Instruction. Exact duplicates of all the records are needed.

Recorded data.

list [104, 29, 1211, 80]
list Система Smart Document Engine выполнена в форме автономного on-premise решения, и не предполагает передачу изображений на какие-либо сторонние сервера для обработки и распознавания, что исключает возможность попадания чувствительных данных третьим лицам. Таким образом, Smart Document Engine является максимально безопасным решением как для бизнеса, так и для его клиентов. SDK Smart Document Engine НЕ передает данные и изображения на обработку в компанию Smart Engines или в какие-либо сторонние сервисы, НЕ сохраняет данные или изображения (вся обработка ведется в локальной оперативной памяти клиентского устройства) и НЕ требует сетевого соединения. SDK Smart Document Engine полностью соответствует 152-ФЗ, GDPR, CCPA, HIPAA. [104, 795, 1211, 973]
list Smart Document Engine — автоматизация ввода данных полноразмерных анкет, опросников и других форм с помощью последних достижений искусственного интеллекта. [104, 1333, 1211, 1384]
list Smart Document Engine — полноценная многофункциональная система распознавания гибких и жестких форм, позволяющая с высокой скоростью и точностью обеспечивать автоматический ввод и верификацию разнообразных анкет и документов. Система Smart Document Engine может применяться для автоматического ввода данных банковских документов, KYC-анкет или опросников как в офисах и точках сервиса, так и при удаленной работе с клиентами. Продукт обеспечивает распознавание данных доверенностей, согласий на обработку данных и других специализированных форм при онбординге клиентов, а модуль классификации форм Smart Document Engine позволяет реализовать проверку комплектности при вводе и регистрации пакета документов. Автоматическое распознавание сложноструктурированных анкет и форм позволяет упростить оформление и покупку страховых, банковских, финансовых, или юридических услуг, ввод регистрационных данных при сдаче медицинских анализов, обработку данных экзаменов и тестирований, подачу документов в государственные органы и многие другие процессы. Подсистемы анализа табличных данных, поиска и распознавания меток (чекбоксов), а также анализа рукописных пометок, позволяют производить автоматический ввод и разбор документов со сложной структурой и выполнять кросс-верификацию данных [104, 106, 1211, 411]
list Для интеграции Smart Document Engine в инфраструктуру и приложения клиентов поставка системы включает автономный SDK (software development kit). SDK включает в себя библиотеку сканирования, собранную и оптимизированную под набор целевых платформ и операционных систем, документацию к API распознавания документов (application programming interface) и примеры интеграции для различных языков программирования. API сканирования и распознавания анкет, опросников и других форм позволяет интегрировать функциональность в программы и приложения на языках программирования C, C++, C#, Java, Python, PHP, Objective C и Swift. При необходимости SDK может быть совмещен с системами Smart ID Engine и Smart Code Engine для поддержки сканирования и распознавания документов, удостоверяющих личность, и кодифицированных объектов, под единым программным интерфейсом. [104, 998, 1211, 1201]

Response to the task.
list [104, 29, 1211, 80]
list Система Smart Document Engine выполнена в форме автономного on-premise решения, и не предполагает передачу изображений на какие-либо сторонние сервера для обработки и распознавания, что исключает возможность попадания чувствительных данных третьим лицам. Таким образом, Smart Document Engine является максимально безопасным решением как для бизнеса, так и для его клиентов. SDK Smart Document Engine НЕ передает данные и изображения на обработку в компанию Smart Engines или в какие-либо сторонние сервисы, НЕ сохраняет данные или изображения (вся обработка ведется в локальной оперативной памяти клиентского устройства) и НЕ требует сетевого соединения. SDK Smart Document Engine полностью соответствует 152-ФЗ, GDPR, CCPA, HIPAA. [104, 795, 1211, 973]
list Smart Document Engine — автоматизация ввода данных полноразмерных анкет, опросников и других форм с помощью последних достижений искусственного интеллекта. [104, 1333, 1211, 1384]
list Smart Document Engine — полноценная многофункциональная система распознавания гибких и жестких форм, позволяющая с высокой скоростью и точностью обеспечивать автоматический ввод и верификацию разнообразных анкет и документов. Система Smart Document Engine может применяться для автоматического ввода данных банковских документов, KYC-анкет или опросников как в офисах и точках сервиса, так и при удаленной работе с клиентами. Продукт обеспечивает распознавание данных доверенностей, согласий на обработку данных и других специализированных форм при онбординге клиентов, а модуль классификации форм Smart Document Engine позволяет реализовать проверку комплектности при вводе и регистрации пакета документов. Автоматическое распознавание сложноструктурированных анкет и форм позволяет упростить оформление и покупку страховых, банковских, финансовых, или юридических услуг, ввод регистрационных данных при сдаче медицинских анализов, обработку данных экзаменов и тестирований, подачу документов в государственные органы и многие другие процессы. Подсистемы анализа табличных данных, поиска и распознавания меток (чекбоксов), а также анализа рукописных пометок, позволяют производить автоматический ввод и разбор документов со сложной структурой и выполнять кросс-верификацию данных [104, 106, 1211, 411]
list Для интеграции Smart Document Engine в инфраструктуру и приложения клиентов поставка системы включает автономный SDK (software development kit). SDK включает в себя библиотеку сканирования, собранную и оптимизированную под набор целевых платформ и операционных систем, документацию к API распознавания документов (application programming interface) и примеры интеграции для различных языков программирования. API сканирования и распознавания анкет, опросников и других форм позволяет интегрировать функциональность в программы и приложения на языках программирования C, C++, C#, Java, Python, PHP, Objective C и Swift. При необходимости SDK может быть совмещен с системами Smart ID Engine и Smart Code Engine для поддержки сканирования и распознавания документов, удостоверяющих личность, и кодифицированных объектов, под единым программным интерфейсом. [104, 998, 1211, 1201]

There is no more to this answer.